Given entries START

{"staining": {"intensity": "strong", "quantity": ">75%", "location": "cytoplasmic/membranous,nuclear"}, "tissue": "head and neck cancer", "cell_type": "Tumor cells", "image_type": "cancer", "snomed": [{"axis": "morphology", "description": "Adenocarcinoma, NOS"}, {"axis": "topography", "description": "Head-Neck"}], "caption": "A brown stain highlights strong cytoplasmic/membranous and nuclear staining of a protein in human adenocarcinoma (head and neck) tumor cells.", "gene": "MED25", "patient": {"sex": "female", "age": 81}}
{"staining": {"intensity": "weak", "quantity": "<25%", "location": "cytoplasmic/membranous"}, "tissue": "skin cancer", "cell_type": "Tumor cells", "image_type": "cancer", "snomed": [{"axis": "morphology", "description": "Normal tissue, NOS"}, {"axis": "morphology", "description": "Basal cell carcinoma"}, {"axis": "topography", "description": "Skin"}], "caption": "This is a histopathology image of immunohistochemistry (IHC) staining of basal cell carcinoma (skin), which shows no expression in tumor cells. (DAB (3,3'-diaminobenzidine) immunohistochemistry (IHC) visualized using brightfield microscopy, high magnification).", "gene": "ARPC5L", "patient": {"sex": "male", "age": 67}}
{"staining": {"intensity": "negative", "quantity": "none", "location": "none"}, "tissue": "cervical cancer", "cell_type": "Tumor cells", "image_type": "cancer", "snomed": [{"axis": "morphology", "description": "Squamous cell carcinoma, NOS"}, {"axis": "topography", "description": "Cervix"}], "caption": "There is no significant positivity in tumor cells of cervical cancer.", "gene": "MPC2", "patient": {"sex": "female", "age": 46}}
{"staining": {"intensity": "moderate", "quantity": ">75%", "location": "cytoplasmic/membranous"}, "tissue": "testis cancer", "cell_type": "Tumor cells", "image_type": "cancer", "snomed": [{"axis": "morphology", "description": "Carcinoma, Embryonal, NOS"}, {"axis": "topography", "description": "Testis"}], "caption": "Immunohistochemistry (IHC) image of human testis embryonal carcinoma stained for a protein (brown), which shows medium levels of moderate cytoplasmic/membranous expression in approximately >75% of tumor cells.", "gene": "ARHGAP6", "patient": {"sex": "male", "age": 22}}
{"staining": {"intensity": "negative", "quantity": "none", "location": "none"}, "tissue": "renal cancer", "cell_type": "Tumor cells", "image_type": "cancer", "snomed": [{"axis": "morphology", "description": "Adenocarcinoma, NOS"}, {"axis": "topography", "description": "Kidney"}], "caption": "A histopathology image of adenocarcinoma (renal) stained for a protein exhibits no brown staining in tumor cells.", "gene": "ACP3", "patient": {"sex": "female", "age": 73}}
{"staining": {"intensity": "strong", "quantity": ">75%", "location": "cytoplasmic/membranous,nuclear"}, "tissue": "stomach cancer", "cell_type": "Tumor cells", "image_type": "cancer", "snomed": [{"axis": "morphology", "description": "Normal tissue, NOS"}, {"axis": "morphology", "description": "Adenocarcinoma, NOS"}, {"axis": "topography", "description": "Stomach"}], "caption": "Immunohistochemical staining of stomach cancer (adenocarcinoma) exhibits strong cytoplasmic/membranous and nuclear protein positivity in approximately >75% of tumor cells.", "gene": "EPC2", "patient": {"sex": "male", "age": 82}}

Given entries END

= Exercise =
All of the data should be retyped exactly.

= Problem solution =
{"staining": {"intensity": "strong", "quantity": ">75%", "location": "cytoplasmic/membranous,nuclear"}, "tissue": "head and neck cancer", "cell_type": "Tumor cells", "image_type": "cancer", "snomed": [{"axis": "morphology", "description": "Adenocarcinoma, NOS"}, {"axis": "topography", "description": "Head-Neck"}], "caption": "A brown stain highlights strong cytoplasmic/membranous and nuclear staining of a protein in human adenocarcinoma (head and neck) tumor cells.", "gene": "MED25", "patient": {"sex": "female", "age": 81}}
{"staining": {"intensity": "weak", "quantity": "<25%", "location": "cytoplasmic/membranous"}, "tissue": "skin cancer", "cell_type": "Tumor cells", "image_type": "cancer", "snomed": [{"axis": "morphology", "description": "Normal tissue, NOS"}, {"axis": "morphology", "description": "Basal cell carcinoma"}, {"axis": "topography", "description": "Skin"}], "caption": "This is a histopathology image of immunohistochemistry (IHC) staining of basal cell carcinoma (skin), which shows no expression in tumor cells. (DAB (3,3'-diaminobenzidine) immunohistochemistry (IHC) visualized using brightfield microscopy, high magnification).", "gene": "ARPC5L", "patient": {"sex": "male", "age": 67}}
{"staining": {"intensity": "negative", "quantity": "none", "location": "none"}, "tissue": "cervical cancer", "cell_type": "Tumor cells", "image_type": "cancer", "snomed": [{"axis": "morphology", "description": "Squamous cell carcinoma, NOS"}, {"axis": "topography", "description": "Cervix"}], "caption": "There is no significant positivity in tumor cells of cervical cancer.", "gene": "MPC2", "patient": {"sex": "female", "age": 46}}
{"staining": {"intensity": "moderate", "quantity": ">75%", "location": "cytoplasmic/membranous"}, "tissue": "testis cancer", "cell_type": "Tumor cells", "image_type": "cancer", "snomed": [{"axis": "morphology", "description": "Carcinoma, Embryonal, NOS"}, {"axis": "topography", "description": "Testis"}], "caption": "Immunohistochemistry (IHC) image of human testis embryonal carcinoma stained for a protein (brown), which shows medium levels of moderate cytoplasmic/membranous expression in approximately >75% of tumor cells.", "gene": "ARHGAP6", "patient": {"sex": "male", "age": 22}}
{"staining": {"intensity": "negative", "quantity": "none", "location": "none"}, "tissue": "renal cancer", "cell_type": "Tumor cells", "image_type": "cancer", "snomed": [{"axis": "morphology", "description": "Adenocarcinoma, NOS"}, {"axis": "topography", "description": "Kidney"}], "caption": "A histopathology image of adenocarcinoma (renal) stained for a protein exhibits no brown staining in tumor cells.", "gene": "ACP3", "patient": {"sex": "female", "age": 73}}
{"staining": {"intensity": "strong", "quantity": ">75%", "location": "cytoplasmic/membranous,nuclear"}, "tissue": "stomach cancer", "cell_type": "Tumor cells", "image_type": "cancer", "snomed": [{"axis": "morphology", "description": "Normal tissue, NOS"}, {"axis": "morphology", "description": "Adenocarcinoma, NOS"}, {"axis": "topography", "description": "Stomach"}], "caption": "Immunohistochemical staining of stomach cancer (adenocarcinoma) exhibits strong cytoplasmic/membranous and nuclear protein positivity in approximately >75% of tumor cells.", "gene": "EPC2", "patient": {"sex": "male", "age": 82}}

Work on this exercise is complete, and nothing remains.